[Dataset extract]
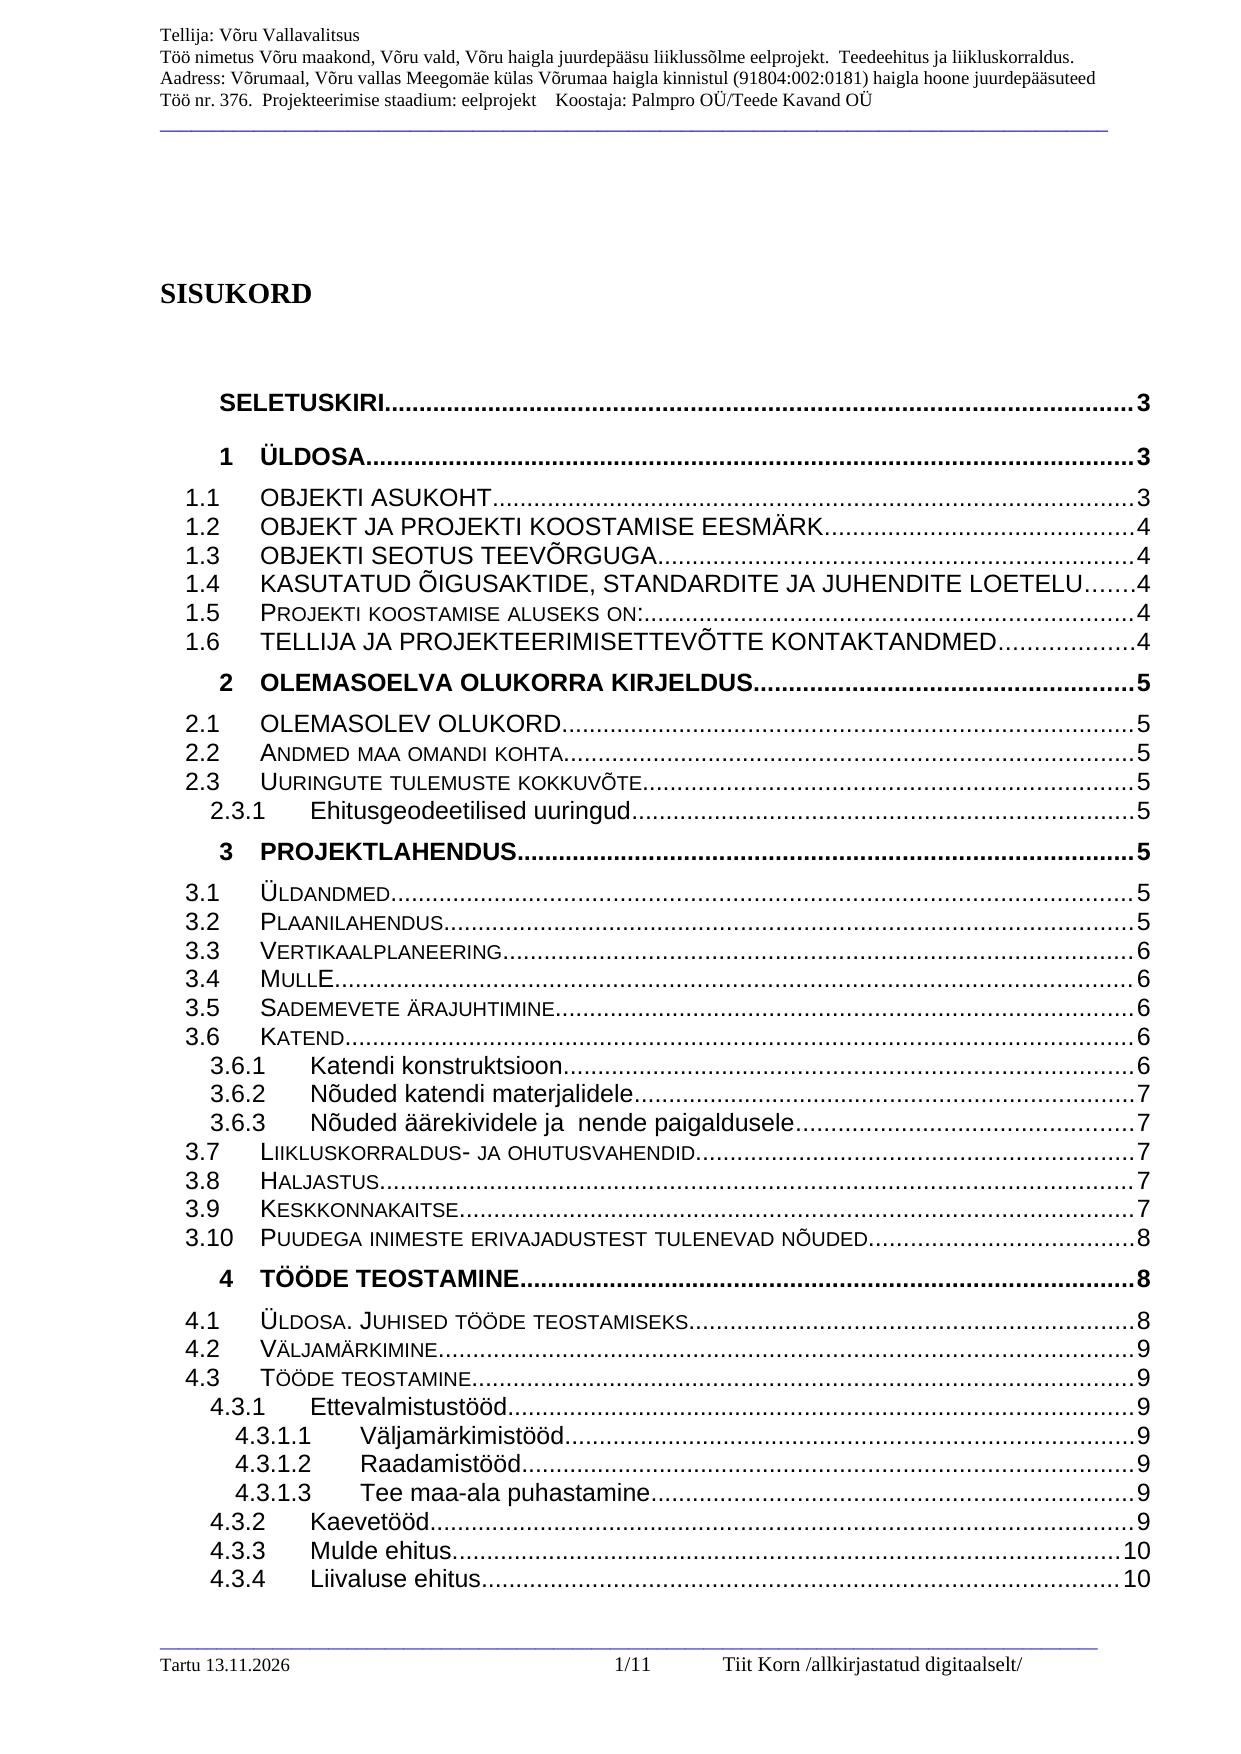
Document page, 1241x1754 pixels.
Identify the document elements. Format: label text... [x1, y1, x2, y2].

text SISUKORD [160, 276, 1152, 309]
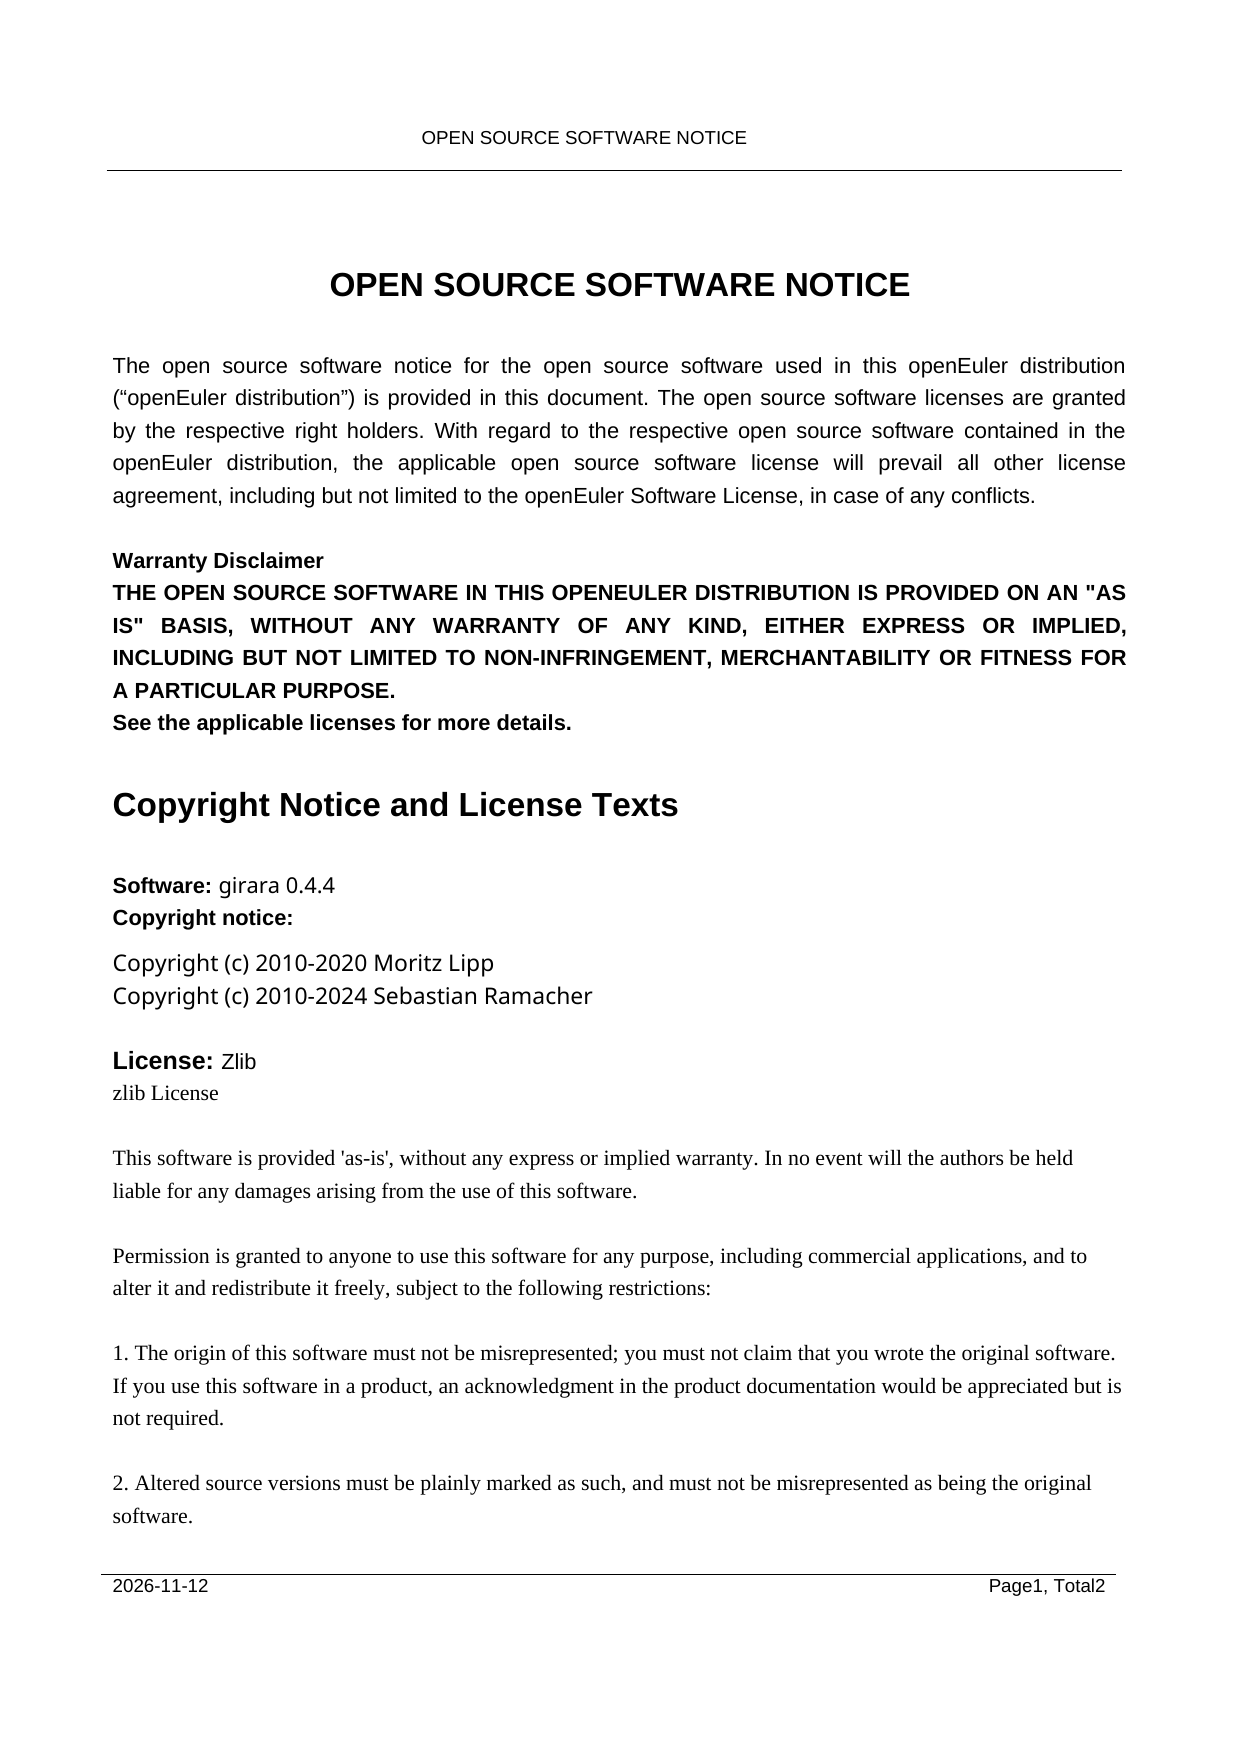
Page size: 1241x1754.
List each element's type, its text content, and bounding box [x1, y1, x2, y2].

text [112, 1077, 1128, 1532]
text Copyright (c) 2010-2020 Moritz Lipp Copyright (c) 2010-2024 Sebastian Ramacher [112, 947, 1128, 1044]
text License: Zlib [112, 1044, 1128, 1077]
text Copyright notice: [112, 901, 1128, 934]
title Software: girara 0.4.4 [112, 869, 1128, 901]
text Warranty Disclaimer [112, 544, 1128, 576]
text The open source software notice for the open source software used in this openEuler distribution (“openEuler distribution”) is provided in this document. The open source software licenses are granted by the respective right holders. With regard to the respective open source software contained in the openEuler distribution, the applicable open source software license will prevail all other license agreement, including but not limited to the openEuler Software License, in case of any conflicts. [112, 349, 1128, 511]
text OPEN SOURCE SOFTWARE NOTICE [112, 251, 1128, 316]
text Copyright Notice and License Texts [112, 771, 1128, 836]
text THE OPEN SOURCE SOFTWARE IN THIS OPENEULER DISTRIBUTION IS PROVIDED ON AN "AS IS" BASIS, WITHOUT ANY WARRANTY OF ANY KIND, EITHER EXPRESS OR IMPLIED, INCLUDING BUT NOT LIMITED TO NON-INFRINGEMENT, MERCHANTABILITY OR FITNESS FOR A PARTICULAR PURPOSE. See the applicable licenses for more details. [112, 576, 1128, 739]
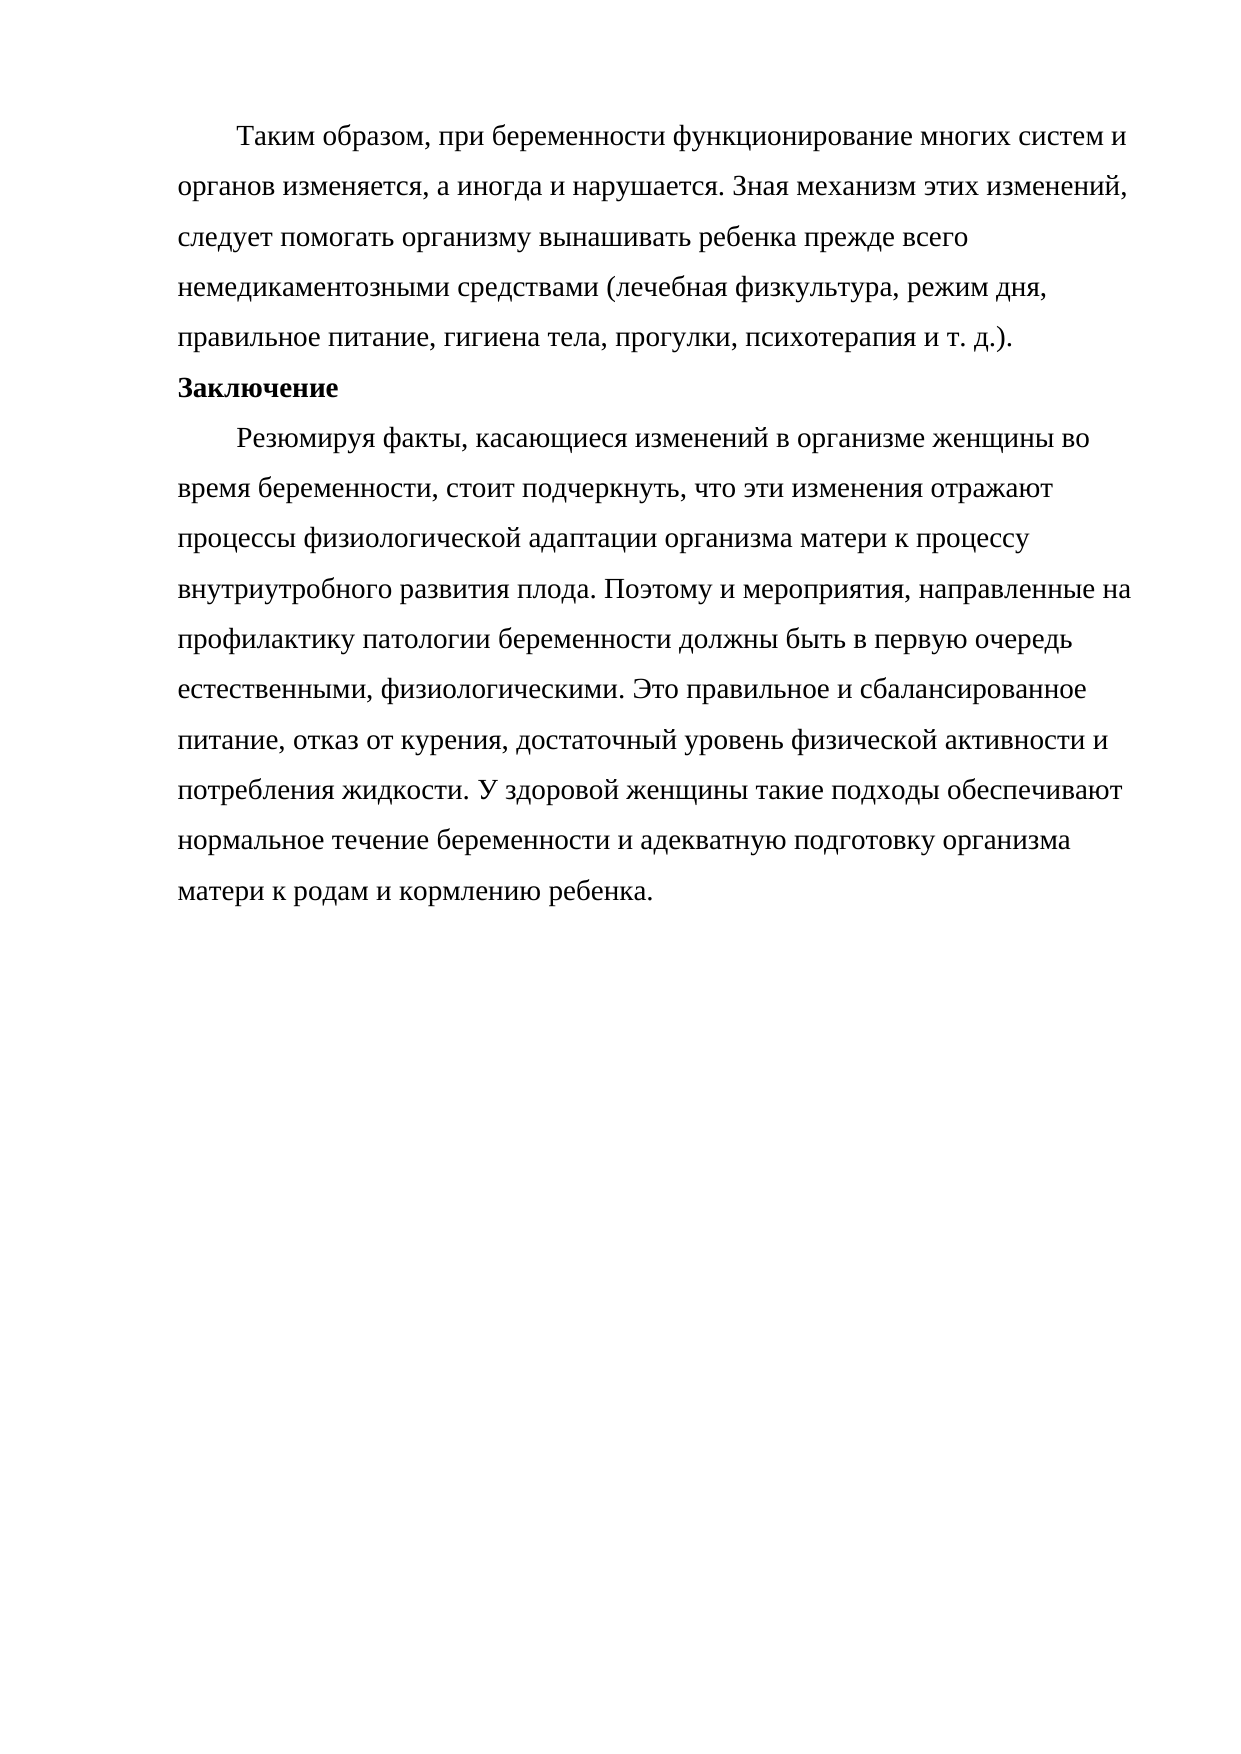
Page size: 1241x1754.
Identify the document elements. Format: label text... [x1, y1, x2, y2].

[Aim of the task] Everything from the line containing "List each element's" through the last line of the entries must be repeated verbatim, except pictures.

[Finished exercise]
List each element's type, its text content, and bounding box [x1, y1, x2, y2].

text [112, 1077, 1128, 1532]
text Copyright (c) 2010-2020 Moritz Lipp Copyright (c) 2010-2024 Sebastian Ramacher [112, 947, 1128, 1044]
text License: Zlib [112, 1044, 1128, 1077]
text Copyright notice: [112, 901, 1128, 934]
title Software: girara 0.4.4 [112, 869, 1128, 901]
text Warranty Disclaimer [112, 544, 1128, 576]
text The open source software notice for the open source software used in this openEuler distribution (“openEuler distribution”) is provided in this document. The open source software licenses are granted by the respective right holders. With regard to the respective open source software contained in the openEuler distribution, the applicable open source software license will prevail all other license agreement, including but not limited to the openEuler Software License, in case of any conflicts. [112, 349, 1128, 511]
text OPEN SOURCE SOFTWARE NOTICE [112, 251, 1128, 316]
text Copyright Notice and License Texts [112, 771, 1128, 836]
text THE OPEN SOURCE SOFTWARE IN THIS OPENEULER DISTRIBUTION IS PROVIDED ON AN "AS IS" BASIS, WITHOUT ANY WARRANTY OF ANY KIND, EITHER EXPRESS OR IMPLIED, INCLUDING BUT NOT LIMITED TO NON-INFRINGEMENT, MERCHANTABILITY OR FITNESS FOR A PARTICULAR PURPOSE. See the applicable licenses for more details. [112, 576, 1128, 739]
Page size: 1241x1754.
Identify the document elements. Format: label text... [x1, y1, x2, y2].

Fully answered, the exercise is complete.